BoE sticks to outlook for modest tightening

MPC unanimously leaves interest rates on hold, the 1st time the 9 policymakers have been in agreement
since February


LONDON • Bank of England (BoE) policymakers left interest rates unchanged yesterday, moving into a holding pattern after November saw their first hike in a decade.

The Monetary Policy Committee (MPC) reiterated that “further modest increases” in the key rate would probably be needed over the next few years if the economy performed as expected, without providing additional detail on the timing.

The rate was held at 0.5%, as predicted by all economists in a Bloomberg survey.

The rate decision was unanimous, marking the first time the nine policymakers led by governor Mark Carney have been in agreement since February.

Markets aren’t pricing in another increase until late 2018, and some observers say the bank may not move at all next year.

The BoE’s latest analysis cited two “significant events” in the past month, both of which could be positive for the economy.

It said Chancellor Philip Hammond’s budget in November would lift both economic growth and inflation in the coming years and noted the progress in the UK’s withdrawal negotiations with the European Union (EU).

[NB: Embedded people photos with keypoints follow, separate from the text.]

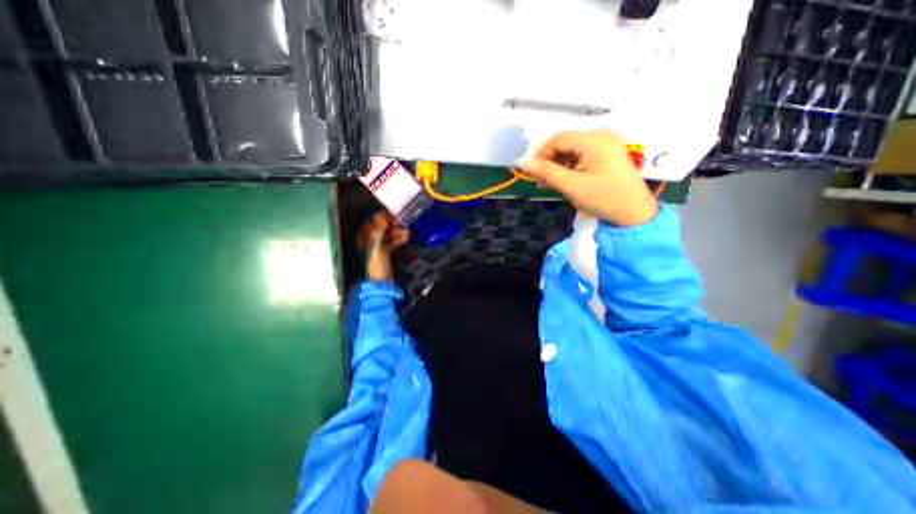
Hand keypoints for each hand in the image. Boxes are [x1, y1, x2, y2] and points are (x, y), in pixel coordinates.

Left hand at [357, 210, 407, 281]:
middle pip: (381, 227)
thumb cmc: (375, 266)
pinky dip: (398, 239)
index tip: (393, 215)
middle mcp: (368, 241)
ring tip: (407, 233)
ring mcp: (377, 247)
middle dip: (392, 225)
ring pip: (387, 234)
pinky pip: (392, 242)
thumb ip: (378, 231)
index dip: (382, 217)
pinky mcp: (385, 253)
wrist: (382, 283)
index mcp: (362, 238)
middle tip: (402, 224)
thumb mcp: (375, 247)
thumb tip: (383, 215)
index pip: (371, 222)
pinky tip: (406, 238)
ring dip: (397, 232)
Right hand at [514, 128, 657, 225]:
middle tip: (542, 182)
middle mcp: (600, 135)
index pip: (557, 140)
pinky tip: (566, 179)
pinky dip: (570, 166)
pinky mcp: (607, 153)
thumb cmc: (604, 199)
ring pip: (571, 150)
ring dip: (558, 165)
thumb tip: (523, 162)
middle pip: (564, 143)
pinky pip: (581, 154)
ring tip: (552, 183)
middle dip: (550, 161)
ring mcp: (606, 143)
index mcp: (594, 140)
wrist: (634, 213)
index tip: (534, 175)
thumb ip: (547, 172)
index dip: (541, 155)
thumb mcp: (572, 186)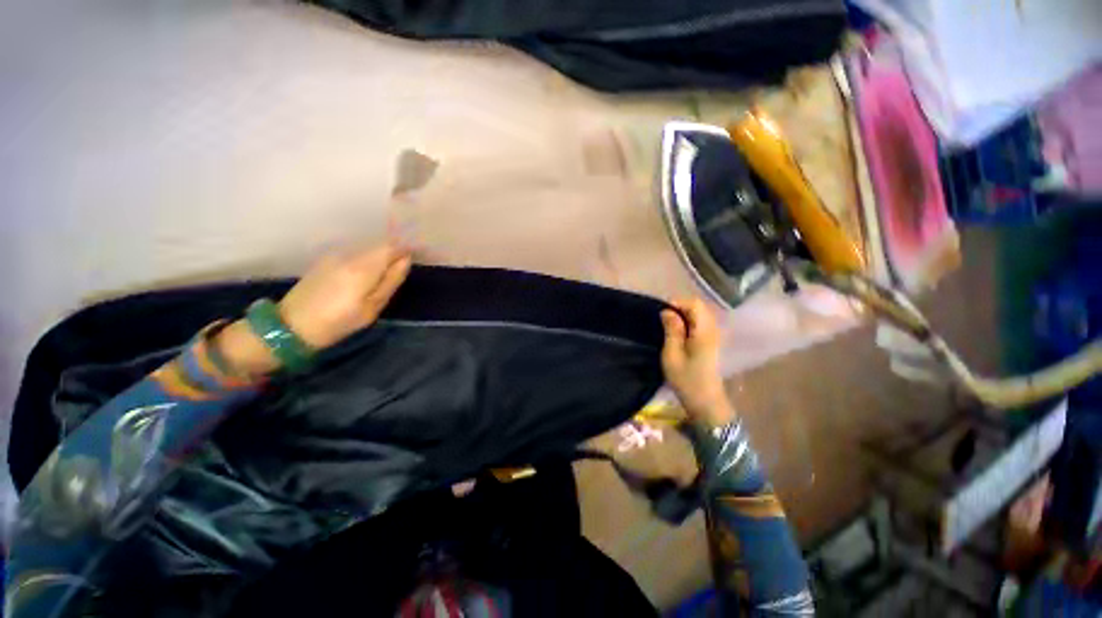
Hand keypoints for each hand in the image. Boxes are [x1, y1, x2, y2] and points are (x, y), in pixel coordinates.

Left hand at [278, 243, 412, 348]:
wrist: (290, 326)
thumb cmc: (338, 322)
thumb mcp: (372, 307)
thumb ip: (391, 281)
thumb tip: (406, 260)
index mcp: (363, 266)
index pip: (392, 246)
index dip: (407, 247)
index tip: (418, 254)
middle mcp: (349, 254)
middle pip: (380, 244)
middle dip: (395, 251)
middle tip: (405, 267)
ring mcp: (335, 255)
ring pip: (367, 248)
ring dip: (381, 255)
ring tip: (389, 271)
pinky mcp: (326, 260)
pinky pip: (355, 253)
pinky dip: (367, 258)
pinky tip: (367, 273)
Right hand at [660, 298, 734, 426]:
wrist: (706, 402)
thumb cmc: (686, 379)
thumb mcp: (672, 355)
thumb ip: (672, 330)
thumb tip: (667, 311)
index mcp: (704, 331)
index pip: (694, 304)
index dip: (677, 303)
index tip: (661, 313)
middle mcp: (713, 330)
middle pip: (699, 307)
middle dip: (680, 308)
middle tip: (663, 320)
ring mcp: (715, 336)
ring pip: (700, 315)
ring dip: (684, 315)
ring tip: (669, 326)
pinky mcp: (713, 343)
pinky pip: (701, 324)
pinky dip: (689, 323)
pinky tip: (679, 334)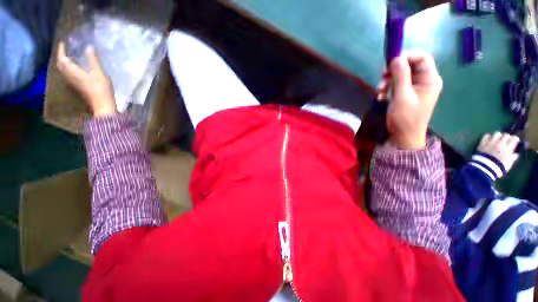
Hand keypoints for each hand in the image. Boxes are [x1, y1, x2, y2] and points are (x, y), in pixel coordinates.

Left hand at [56, 42, 115, 116]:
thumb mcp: (98, 72)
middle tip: (65, 49)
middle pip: (61, 65)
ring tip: (69, 56)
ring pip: (64, 70)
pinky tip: (75, 67)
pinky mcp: (77, 86)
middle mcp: (69, 76)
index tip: (63, 42)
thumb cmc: (101, 88)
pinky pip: (68, 74)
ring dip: (64, 62)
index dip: (61, 50)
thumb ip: (93, 60)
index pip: (62, 58)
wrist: (102, 104)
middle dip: (61, 56)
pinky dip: (69, 68)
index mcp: (73, 71)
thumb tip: (88, 47)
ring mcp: (73, 82)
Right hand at [378, 50, 442, 148]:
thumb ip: (400, 76)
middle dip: (394, 70)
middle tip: (381, 79)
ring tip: (379, 90)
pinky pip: (397, 84)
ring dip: (388, 80)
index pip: (422, 57)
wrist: (404, 136)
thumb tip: (396, 58)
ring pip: (402, 74)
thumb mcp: (402, 96)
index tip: (389, 64)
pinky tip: (381, 96)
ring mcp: (416, 87)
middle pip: (410, 65)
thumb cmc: (405, 118)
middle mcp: (425, 80)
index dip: (406, 56)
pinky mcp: (407, 93)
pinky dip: (388, 87)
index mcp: (430, 79)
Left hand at [477, 132, 519, 172]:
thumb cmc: (499, 167)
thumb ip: (513, 157)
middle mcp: (500, 143)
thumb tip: (516, 154)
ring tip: (498, 139)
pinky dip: (488, 136)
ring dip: (498, 136)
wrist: (485, 167)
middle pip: (506, 135)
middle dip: (507, 137)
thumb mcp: (509, 163)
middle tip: (506, 140)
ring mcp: (491, 142)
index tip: (514, 141)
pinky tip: (489, 138)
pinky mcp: (483, 143)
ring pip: (497, 134)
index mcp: (508, 148)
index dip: (515, 139)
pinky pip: (486, 136)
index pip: (514, 139)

On Brexit, which remains the “main challenge” for monetary policy, the BoE said the latest developments reduce the chance of a disorderly exit.

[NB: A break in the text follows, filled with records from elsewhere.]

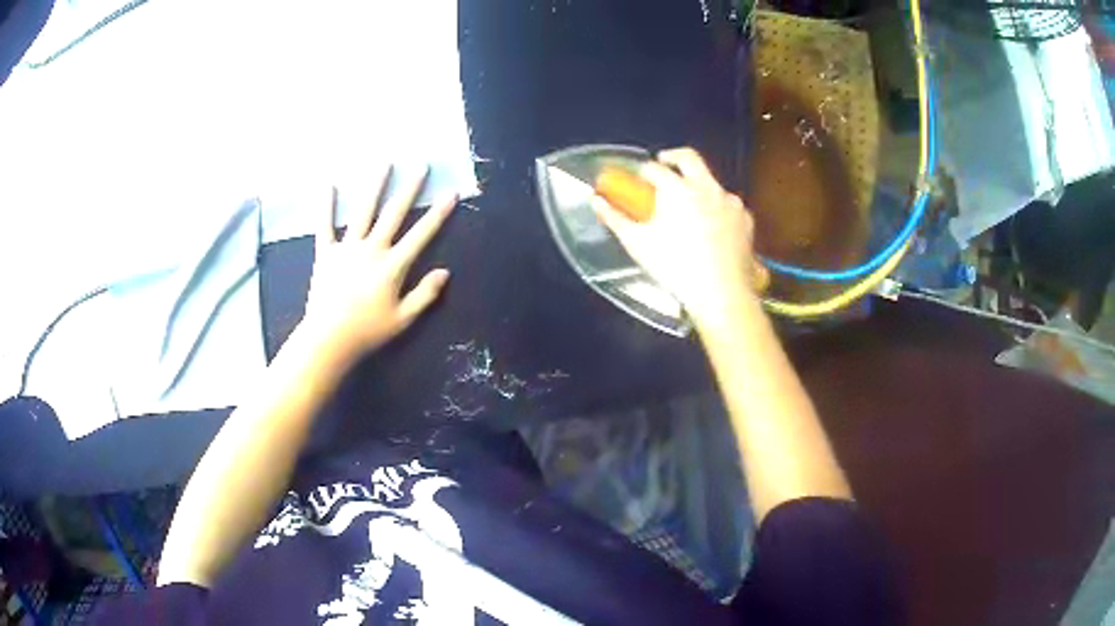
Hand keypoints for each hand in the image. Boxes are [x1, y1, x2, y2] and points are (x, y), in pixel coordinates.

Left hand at [301, 165, 455, 367]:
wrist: (327, 339)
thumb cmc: (367, 332)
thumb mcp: (402, 319)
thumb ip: (424, 294)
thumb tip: (445, 272)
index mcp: (392, 266)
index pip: (421, 235)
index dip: (438, 213)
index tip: (451, 193)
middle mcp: (371, 249)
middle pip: (393, 214)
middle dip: (410, 188)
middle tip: (421, 165)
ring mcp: (347, 248)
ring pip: (363, 211)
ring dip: (375, 185)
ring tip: (384, 163)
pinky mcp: (325, 253)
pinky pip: (325, 226)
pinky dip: (326, 206)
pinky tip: (328, 185)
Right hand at [594, 147, 757, 323]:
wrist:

They are also “likely to support household and corporate confidence”, it said.

The bank also noted that recent indicators of economic growth this quarter have been “softer than expected”, and it repeated a line that any rate increases will be limited and gradual. The pound pared its advance after the decision and was little changed at 1.3423 as of 12:04pm London time yesterday.

The bank sees a gradual pickup in domestic inflationary pressure, maintaining its view from November, when it lifted interest rates from a record-low 0.25%. UK inflation remains far above the central bank’s 2% target, boosted by the pound’s weakness following Britain’s 2016 vote to leave the EU.

While price growth is forecast to ease next year, the bank is concerned about a buildup of unwelcome domestic inflation pressures due to persistently sluggish productivity growth and a Brexit-related loss of labour supply.

That analysis played a large part in driving November’s rate hike. Since then, policymakers have presented a fairly united front in public, with few signs of overt dissension from the view that two more increases may be needed in the next three years to meet the inflation target.